In our investigation, Morus proved to be a good or very good performer at all dust levels (API grade = 5 at two low DCs, and API grade = 4 at two high DCs). In reality, Morus species having large leaves and a dense crown structure minimizes the dissemination of dust particles. In addition, it has a high socio-economic value (Gupta et al. 2016; Saikim et al. 2017). Therefore, Morus can be introduced as a favorable tree to develop urban green spaces of dust-polluted regions (even in severely polluted areas). Similarly, Gupta et al. (2016) and Leghari et al. (2019) classified Morus as a very good and excellent performer, respectively, in such conditions and recommended its use for green spaces development.

Generally, the performance of a tree species differs regarding to amount of pollutants deposition. For example, Celtis was recognized as good performer (API grade = 4) under 0 and 300 μg/m3 DC, while as moderate performer (API grade = 3) at 750 μg/m3 DC only. Thus, in areas with 750 μg/m3 DC, Celtis and Morus are preferred for planting. At highest level of dust stress, Celtis reached a low APTI value only (APTI = 9.5) and showed poor performance (API grade = 2); hence, it is not suitable for green belt improvement. However, it has high dust collection efficiency so it may be proposed as a sink when planted in programs with aims of trapping dust particles.

Kashyap et al. (2018) found that the performance of Melia changed from moderate to poor when increased the dust pollution. Similarly, in our investigation at high DC, Melia and Fraxinus showed poor performance and very poor performance, respectively; therefore, these two species should not be considered for planting in areas with dusty air pollution. Likewise, since the both species show low dust collection ability, they cannot be recommended as a dust accumulating species in polluted environments.

Conclusion

From the results of the investigation, it can be concluded that the order of dust collection potential among the four tested tree species at 750 and 1500 μg/m3 DC was Morus alba > Celtis caucasica > Fraxinus rotundifolia > Melia azedarach. With increasing DC, the APTI of all species declined. At 750 μg/m3 DC, only Morus was tolerant (APTI score, 17.25), at 1500 μg/m3 DC, Morus and Melia were categorized as intermediate (APTI values, 12.70 and 12.19, respectively), and Celtis and Fraxinus as sensitive (APTI values, 10.45 and 9.05, respectively).

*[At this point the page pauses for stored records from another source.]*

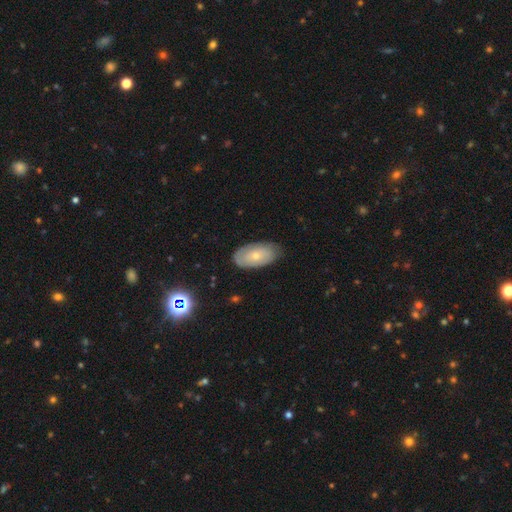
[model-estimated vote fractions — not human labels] smooth 55%, featured or disk 38%, star or artifact 7%. Down the decision tree: how rounded — in between (93%); merging — none (77%).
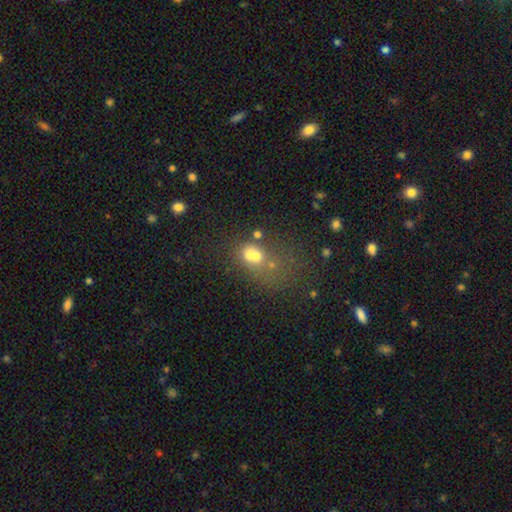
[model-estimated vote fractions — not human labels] Overall: smooth (56%; featured or disk 22%). How rounded: in between (56%; round 42%). Merging: merger (46%; none 26%).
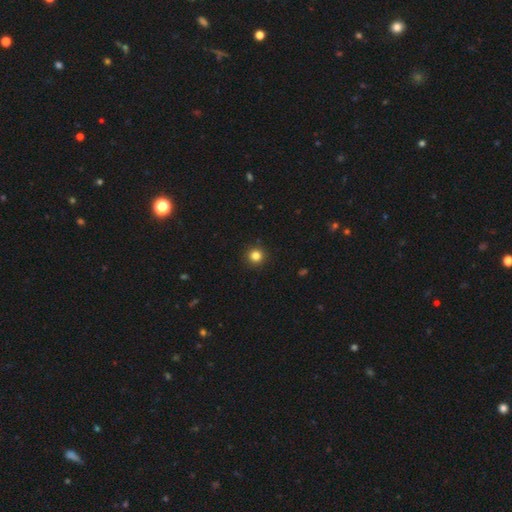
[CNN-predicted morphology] Smooth or featured?
  - smooth: 83% *
  - star or artifact: 12%
  - featured or disk: 4%
How rounded?
  - round: 95% *
  - in between: 4%
  - cigar-shaped: 1%
Merging?
  - none: 93% *
  - minor disturbance: 5%
  - major disturbance: 2%
  - merger: 1%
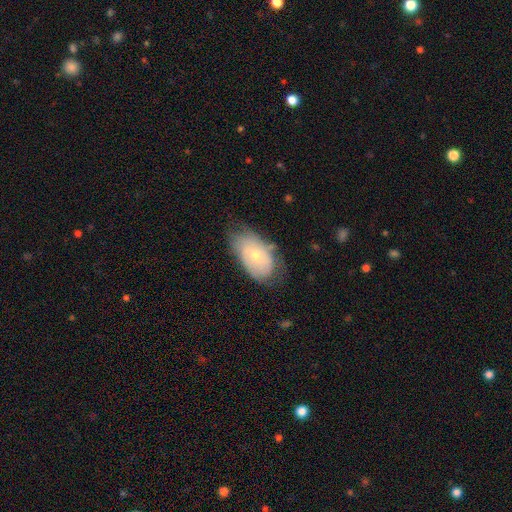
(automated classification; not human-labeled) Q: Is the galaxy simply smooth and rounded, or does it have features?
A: smooth — 47%.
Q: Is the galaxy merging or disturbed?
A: none — 56%.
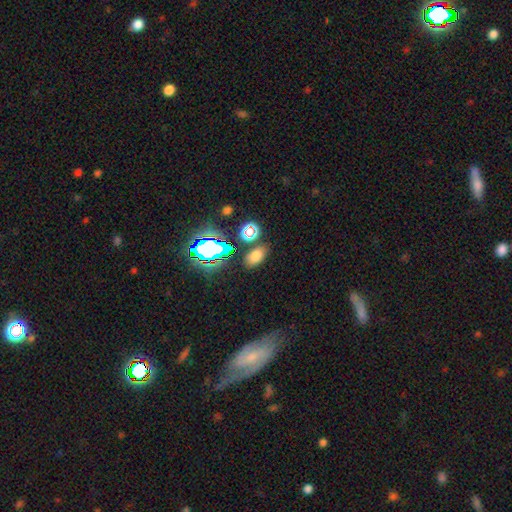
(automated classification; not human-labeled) smooth_or_featured: smooth (p=0.68) [alt: star or artifact p=0.23]
how_rounded: in between (p=0.87) [alt: round p=0.11]
merging: none (p=0.81) [alt: minor disturbance p=0.10]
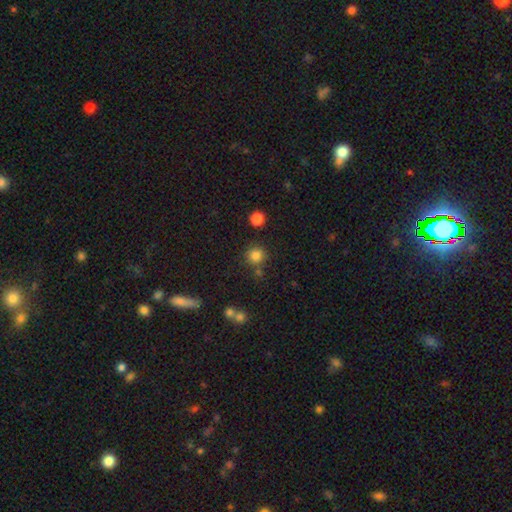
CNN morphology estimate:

Morus was assessed as a good performer (API grade = 4) under 750 and 1500 μg/m3 DCs. Celtis was recognized as a moderate performer (API grade = 3) under 750 μg/m3 DC and as a poor performer (API grade = 2) at 1500 μg/m3 DC. Celtis can also be considered for monitoring dusty air quality, or as sink of dust particles in high dusty air regions, due to the high dust accumulation. At 750 and 1500 μg/m3, Fraxinus and Melia showed very poor and poor performance (API grade ≤ 2); therefore, where the DC is high (≥ 750 μg/m3), plantation development of this two species is not recommended. Morus is a most suitable species for development of green belts in dusty regions, due to highest dust collection potential and high APTI and API.